### Extracted material
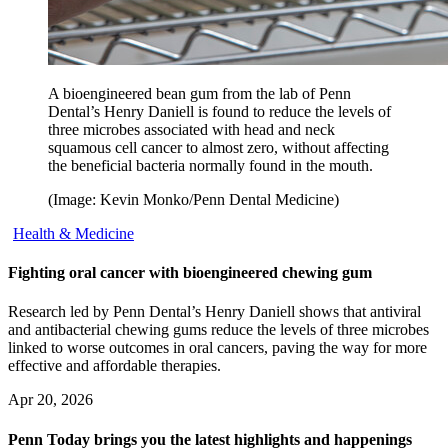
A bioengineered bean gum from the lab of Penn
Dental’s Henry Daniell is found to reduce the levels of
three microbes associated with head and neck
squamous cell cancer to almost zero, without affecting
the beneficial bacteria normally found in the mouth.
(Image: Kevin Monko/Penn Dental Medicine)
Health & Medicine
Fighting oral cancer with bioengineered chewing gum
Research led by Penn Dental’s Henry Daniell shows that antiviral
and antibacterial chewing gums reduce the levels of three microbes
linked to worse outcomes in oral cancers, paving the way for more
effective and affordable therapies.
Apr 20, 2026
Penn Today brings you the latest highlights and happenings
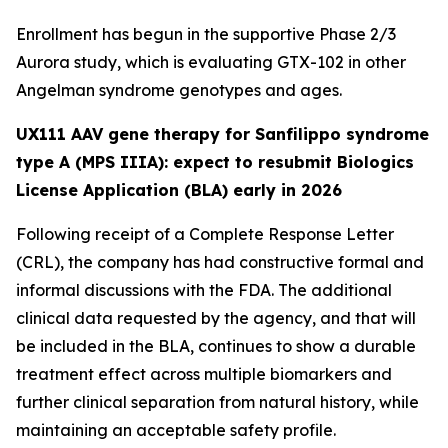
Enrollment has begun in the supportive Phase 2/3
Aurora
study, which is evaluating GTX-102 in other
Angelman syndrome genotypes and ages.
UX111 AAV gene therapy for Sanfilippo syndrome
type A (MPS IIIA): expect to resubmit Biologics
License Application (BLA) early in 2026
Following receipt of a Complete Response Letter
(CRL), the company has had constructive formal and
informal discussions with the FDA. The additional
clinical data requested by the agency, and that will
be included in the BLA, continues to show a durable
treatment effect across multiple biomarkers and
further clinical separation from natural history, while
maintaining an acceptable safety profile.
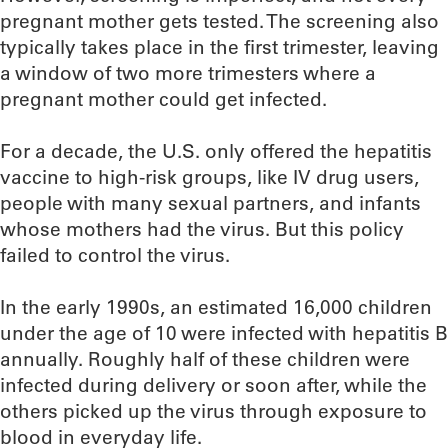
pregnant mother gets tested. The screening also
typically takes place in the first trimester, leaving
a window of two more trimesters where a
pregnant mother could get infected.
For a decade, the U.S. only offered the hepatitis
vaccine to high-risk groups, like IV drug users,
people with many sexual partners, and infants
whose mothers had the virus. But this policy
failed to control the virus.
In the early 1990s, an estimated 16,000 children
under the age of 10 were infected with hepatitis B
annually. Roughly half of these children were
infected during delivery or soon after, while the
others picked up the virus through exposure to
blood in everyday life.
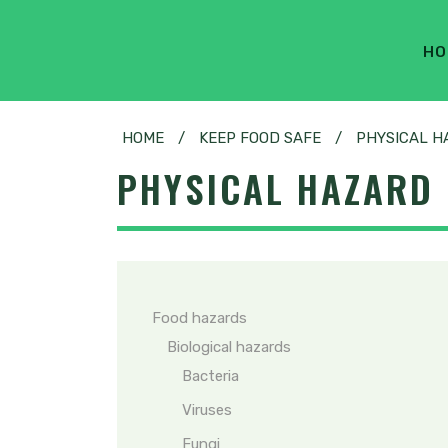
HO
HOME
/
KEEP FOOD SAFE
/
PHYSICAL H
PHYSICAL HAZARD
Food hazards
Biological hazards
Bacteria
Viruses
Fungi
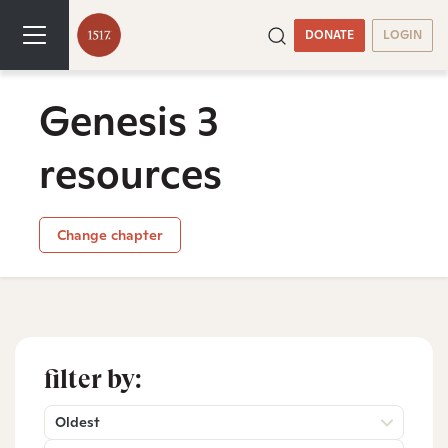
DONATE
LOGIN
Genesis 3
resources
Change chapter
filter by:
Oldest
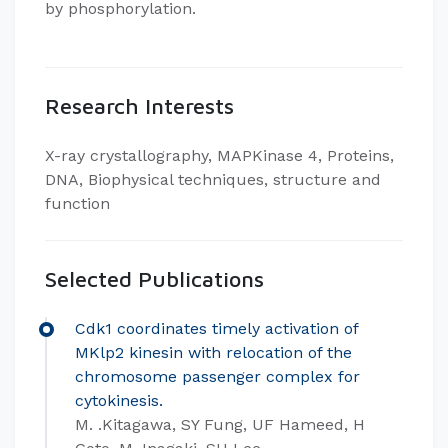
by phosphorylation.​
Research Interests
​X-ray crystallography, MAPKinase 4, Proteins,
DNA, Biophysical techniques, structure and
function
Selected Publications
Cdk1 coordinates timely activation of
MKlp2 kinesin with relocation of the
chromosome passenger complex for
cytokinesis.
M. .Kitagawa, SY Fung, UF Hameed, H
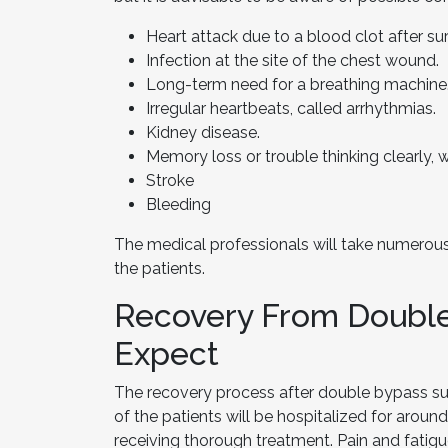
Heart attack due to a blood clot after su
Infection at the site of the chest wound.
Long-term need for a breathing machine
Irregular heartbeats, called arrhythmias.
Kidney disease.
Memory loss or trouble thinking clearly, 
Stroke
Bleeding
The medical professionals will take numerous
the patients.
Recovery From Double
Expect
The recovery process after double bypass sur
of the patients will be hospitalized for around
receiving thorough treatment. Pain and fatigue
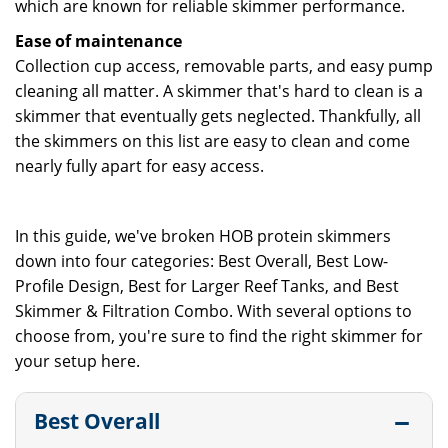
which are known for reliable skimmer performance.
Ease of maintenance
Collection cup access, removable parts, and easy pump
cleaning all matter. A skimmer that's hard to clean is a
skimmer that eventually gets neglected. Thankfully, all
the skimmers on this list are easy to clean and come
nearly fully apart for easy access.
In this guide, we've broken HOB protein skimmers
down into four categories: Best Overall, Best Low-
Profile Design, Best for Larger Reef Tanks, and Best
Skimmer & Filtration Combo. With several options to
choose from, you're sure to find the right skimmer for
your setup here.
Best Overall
######
Exercise objective ▸ Find the string "that" in the data. Report each line it appears in.

Solution to this exercise ▸
Research led by Penn Dental’s Henry Daniell shows that antiviral
clinical data requested by the agency, and that will
cleaning all matter. A skimmer that's hard to clean is a
skimmer that eventually gets neglected. Thankfully, all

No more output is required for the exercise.